La oveja negra

La vieja pretensión se hizo presente en su fiesta de cumpleaños. De tes blanca, de cabello color caoba que, al caminar, ondeaba con gracia. De trato amable, amada por sus dos hijos y su esposo. En el dormitorio, entre los susurros del acondicionador del aire, le llegó el anhelo de lo que en otras familias había mucho. Deseaba una oveja negra.

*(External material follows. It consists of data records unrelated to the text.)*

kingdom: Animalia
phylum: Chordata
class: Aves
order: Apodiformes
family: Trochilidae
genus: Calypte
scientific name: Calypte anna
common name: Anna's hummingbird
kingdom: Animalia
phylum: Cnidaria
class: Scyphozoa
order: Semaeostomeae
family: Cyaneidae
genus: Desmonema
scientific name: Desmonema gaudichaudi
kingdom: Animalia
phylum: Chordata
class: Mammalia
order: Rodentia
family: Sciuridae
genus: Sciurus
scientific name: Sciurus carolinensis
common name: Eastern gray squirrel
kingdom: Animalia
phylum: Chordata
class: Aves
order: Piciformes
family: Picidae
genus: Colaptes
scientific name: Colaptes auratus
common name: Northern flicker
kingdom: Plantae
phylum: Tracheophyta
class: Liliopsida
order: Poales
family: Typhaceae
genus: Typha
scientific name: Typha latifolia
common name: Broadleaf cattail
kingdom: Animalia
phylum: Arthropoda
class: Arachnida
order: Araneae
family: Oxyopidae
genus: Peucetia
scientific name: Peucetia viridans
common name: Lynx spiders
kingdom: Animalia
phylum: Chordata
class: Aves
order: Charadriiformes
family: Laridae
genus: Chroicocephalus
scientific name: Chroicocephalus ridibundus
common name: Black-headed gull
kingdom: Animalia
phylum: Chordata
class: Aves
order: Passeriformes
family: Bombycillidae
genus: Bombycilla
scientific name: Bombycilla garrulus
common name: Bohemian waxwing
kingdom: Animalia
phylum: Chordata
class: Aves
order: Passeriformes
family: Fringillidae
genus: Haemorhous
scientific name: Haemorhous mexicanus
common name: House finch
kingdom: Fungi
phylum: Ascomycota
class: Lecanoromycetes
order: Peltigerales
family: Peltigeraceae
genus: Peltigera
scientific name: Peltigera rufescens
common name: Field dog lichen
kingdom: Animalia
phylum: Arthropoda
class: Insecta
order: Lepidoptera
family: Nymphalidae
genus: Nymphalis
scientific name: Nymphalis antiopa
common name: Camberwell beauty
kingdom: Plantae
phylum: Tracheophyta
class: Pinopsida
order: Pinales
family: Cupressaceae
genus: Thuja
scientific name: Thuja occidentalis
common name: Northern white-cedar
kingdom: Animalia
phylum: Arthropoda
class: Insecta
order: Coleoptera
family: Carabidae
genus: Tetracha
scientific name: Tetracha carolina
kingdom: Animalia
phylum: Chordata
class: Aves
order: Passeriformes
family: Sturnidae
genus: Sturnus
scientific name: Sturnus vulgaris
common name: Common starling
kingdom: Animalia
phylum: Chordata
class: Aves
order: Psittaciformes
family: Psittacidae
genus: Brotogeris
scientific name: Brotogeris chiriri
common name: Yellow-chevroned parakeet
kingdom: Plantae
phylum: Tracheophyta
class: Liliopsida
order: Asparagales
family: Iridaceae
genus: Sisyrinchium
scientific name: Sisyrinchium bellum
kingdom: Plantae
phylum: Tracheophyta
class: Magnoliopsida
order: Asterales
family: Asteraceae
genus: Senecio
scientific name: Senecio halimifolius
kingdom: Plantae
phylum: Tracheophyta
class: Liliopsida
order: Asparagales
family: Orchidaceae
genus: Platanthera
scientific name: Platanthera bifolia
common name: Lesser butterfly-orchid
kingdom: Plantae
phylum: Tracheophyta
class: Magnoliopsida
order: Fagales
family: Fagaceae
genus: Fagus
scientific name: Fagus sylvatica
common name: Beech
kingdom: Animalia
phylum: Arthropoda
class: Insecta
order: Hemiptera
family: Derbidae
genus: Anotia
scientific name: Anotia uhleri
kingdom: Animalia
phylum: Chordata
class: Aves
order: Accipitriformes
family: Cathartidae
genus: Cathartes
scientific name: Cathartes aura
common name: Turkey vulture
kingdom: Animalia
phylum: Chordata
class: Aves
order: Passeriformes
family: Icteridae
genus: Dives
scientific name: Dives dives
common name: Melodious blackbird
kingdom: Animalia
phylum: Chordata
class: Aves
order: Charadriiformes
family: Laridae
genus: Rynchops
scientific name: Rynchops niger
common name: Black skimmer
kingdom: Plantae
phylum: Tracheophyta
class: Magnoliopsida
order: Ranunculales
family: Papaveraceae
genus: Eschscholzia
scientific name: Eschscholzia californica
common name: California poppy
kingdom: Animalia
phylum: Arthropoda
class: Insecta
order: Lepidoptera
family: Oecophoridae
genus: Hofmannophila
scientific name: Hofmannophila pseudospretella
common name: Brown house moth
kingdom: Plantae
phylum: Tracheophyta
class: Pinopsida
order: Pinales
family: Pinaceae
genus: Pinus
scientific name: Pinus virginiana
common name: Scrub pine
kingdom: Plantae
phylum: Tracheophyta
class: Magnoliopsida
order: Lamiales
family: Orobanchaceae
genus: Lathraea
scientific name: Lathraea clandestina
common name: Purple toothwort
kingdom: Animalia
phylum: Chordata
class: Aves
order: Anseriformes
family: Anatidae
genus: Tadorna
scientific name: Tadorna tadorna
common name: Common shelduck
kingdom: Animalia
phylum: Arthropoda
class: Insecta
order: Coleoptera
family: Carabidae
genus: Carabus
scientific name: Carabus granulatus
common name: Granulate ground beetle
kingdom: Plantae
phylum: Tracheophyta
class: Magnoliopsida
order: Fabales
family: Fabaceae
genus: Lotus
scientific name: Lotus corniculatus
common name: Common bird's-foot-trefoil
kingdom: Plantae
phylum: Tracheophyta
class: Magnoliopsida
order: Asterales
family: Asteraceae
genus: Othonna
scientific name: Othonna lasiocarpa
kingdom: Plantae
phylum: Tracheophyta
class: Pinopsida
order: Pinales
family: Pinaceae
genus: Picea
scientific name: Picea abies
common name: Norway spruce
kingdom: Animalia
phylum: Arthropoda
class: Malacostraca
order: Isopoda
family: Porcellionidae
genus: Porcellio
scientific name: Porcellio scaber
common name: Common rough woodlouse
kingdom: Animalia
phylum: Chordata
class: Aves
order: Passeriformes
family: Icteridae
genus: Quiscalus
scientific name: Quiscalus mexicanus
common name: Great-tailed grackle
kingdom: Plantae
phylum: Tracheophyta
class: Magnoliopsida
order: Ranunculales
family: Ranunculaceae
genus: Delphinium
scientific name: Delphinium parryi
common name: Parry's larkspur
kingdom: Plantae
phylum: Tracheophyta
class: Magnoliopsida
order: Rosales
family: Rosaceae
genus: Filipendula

Aunque tenía confianza con su esposo, guardó el secreto. Poco a poco el deseo adquirió una cuenta de susurros que le cuchicheaban. Se vestía menos formal, dejó de asistir a las tertulias de su clase, para asistir a expresiones de ritmos afrocaribeños. Su esposo, fiel acompañante, se extrañaba de los cambios, pero los atribuyó a los vaivenes que las mujeres padecen.
Ella seguía siendo la mujer transparente, apasionada. El cónyuge estaba consciente de su transformación; lo realizaba con la naturalidad de haberlo hecho miles de veces. Así la amaba, el disfrute de ella, era también la de él y optó por guardar silencio.
Su piel blanca contrastaba con los tonos ciegos de sus vestidos amplios que le daban un bamboleo como lo hacen las cañas cuando las mueve la brisa.
Una madrugada llegó una ambulancia hasta su residencia. En el servicio de urgencia no dudaron en intervenirla. Su marido sorprendido, veía al lado de ella un vástago; ella, hinchada del corazón, acariciaba maternal a su oveja negra.